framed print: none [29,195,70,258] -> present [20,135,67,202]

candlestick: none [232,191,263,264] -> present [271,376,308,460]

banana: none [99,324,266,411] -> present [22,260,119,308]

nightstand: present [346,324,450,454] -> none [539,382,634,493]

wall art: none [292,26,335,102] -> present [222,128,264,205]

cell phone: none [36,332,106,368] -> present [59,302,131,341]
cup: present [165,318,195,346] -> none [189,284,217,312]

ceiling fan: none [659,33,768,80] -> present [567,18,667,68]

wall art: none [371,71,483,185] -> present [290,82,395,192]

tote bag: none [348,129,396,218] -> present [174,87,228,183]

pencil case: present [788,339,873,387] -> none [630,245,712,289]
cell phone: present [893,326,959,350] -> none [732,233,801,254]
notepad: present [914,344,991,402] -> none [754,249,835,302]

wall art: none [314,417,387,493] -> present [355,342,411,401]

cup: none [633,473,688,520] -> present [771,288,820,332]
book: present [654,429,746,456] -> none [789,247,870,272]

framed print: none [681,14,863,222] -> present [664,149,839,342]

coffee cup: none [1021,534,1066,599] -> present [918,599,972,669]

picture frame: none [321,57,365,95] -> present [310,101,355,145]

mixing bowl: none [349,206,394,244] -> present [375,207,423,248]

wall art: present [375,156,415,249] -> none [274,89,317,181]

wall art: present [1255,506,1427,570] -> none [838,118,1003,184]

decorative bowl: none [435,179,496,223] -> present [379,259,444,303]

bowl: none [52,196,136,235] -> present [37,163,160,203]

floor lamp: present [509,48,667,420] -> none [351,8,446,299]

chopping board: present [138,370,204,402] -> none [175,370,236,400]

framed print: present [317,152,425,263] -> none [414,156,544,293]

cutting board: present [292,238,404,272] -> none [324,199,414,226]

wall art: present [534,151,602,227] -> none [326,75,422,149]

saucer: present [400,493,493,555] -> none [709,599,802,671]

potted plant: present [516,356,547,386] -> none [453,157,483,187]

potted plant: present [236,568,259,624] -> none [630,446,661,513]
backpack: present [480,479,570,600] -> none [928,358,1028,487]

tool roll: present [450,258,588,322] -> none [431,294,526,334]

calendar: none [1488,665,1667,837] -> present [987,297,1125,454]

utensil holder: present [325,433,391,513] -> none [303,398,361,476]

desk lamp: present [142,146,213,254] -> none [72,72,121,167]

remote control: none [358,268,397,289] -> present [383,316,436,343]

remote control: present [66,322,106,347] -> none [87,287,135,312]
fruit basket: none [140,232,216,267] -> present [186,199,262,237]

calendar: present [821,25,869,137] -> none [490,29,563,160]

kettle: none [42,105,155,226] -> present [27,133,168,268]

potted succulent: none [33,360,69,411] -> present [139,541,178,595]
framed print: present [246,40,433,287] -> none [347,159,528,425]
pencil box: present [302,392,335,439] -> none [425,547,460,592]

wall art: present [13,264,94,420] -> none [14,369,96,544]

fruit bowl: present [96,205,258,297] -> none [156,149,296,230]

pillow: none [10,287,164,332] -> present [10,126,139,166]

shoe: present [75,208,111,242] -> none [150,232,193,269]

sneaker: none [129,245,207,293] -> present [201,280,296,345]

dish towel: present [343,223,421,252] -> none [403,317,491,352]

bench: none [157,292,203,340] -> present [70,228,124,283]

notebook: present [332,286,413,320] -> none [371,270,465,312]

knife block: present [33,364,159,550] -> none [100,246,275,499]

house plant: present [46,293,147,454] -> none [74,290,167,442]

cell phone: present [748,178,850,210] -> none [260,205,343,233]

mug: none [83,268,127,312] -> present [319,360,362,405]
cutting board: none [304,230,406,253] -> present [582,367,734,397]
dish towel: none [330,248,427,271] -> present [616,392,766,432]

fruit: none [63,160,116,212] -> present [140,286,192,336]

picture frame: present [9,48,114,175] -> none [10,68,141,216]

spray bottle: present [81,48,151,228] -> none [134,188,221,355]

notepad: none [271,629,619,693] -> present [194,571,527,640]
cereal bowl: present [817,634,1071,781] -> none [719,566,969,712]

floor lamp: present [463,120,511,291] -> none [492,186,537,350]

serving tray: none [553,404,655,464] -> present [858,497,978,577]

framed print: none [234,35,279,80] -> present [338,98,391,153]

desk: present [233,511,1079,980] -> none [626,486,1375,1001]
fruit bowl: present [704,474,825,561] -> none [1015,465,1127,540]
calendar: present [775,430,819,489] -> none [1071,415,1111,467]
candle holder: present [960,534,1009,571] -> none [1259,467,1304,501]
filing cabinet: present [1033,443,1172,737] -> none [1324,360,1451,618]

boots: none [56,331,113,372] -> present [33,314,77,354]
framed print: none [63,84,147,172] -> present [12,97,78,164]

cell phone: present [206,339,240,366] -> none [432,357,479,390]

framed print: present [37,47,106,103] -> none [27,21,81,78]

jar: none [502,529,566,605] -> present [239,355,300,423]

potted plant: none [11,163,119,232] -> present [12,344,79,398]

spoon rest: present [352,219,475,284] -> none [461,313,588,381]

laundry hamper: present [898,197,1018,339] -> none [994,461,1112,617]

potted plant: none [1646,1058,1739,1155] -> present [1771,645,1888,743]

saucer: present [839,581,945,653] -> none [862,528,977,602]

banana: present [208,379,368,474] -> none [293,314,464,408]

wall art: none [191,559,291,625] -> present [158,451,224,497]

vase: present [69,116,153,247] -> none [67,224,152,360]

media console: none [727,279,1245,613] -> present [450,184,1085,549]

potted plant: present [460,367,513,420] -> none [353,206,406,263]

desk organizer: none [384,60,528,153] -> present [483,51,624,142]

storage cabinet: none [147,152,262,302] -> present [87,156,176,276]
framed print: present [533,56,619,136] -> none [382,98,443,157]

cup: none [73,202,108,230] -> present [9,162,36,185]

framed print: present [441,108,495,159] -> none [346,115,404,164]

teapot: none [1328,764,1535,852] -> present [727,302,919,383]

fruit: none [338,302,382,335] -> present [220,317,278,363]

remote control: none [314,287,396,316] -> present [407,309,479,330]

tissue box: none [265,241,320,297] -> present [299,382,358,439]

--

## EXERCISE PROMPT
In the records above, find the lines holding "fruit". Copy each one.

## EXPECTED ANSWER
fruit basket: none [140,232,216,267] -> present [186,199,262,237]
fruit bowl: present [96,205,258,297] -> none [156,149,296,230]
fruit: none [63,160,116,212] -> present [140,286,192,336]
fruit bowl: present [704,474,825,561] -> none [1015,465,1127,540]
fruit: none [338,302,382,335] -> present [220,317,278,363]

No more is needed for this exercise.